● Information shown
■ ■ ■ ■
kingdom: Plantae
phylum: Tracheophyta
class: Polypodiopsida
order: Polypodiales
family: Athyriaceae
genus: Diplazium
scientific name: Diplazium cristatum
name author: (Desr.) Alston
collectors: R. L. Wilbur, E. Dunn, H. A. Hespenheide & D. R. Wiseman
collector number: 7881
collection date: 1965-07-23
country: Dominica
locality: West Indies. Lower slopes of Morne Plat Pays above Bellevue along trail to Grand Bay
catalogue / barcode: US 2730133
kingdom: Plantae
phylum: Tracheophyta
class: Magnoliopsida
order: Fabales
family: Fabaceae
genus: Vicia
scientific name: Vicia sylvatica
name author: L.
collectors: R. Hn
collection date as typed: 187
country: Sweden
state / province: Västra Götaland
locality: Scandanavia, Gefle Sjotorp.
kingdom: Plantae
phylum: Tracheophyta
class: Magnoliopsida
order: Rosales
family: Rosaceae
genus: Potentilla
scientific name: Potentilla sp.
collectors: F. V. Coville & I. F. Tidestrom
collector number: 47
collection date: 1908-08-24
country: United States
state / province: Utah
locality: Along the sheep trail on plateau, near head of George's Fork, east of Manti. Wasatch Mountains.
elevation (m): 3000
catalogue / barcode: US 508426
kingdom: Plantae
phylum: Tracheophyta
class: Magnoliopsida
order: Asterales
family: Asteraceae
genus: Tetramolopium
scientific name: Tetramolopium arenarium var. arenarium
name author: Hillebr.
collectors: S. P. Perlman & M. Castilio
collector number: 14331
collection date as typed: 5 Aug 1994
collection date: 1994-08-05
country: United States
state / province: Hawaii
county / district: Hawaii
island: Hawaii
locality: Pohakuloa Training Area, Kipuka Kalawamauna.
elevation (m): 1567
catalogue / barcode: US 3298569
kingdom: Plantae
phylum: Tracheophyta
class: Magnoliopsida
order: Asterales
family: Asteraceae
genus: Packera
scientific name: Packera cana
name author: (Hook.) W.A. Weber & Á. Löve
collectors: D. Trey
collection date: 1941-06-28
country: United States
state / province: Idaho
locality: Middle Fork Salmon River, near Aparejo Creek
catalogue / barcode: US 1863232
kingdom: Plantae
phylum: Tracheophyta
■ ■ ■ ■
● Problem to work on
Please repeat the lines of the records word for word, starting at the line that contains "scientific name: Vicia sylvatica" and ending at the line that contains "order: Rosales".

● Completed task
scientific name: Vicia sylvatica
name author: L.
collectors: R. Hn
collection date as typed: 187
country: Sweden
state / province: Västra Götaland
locality: Scandanavia, Gefle Sjotorp.
kingdom: Plantae
phylum: Tracheophyta
class: Magnoliopsida
order: Rosales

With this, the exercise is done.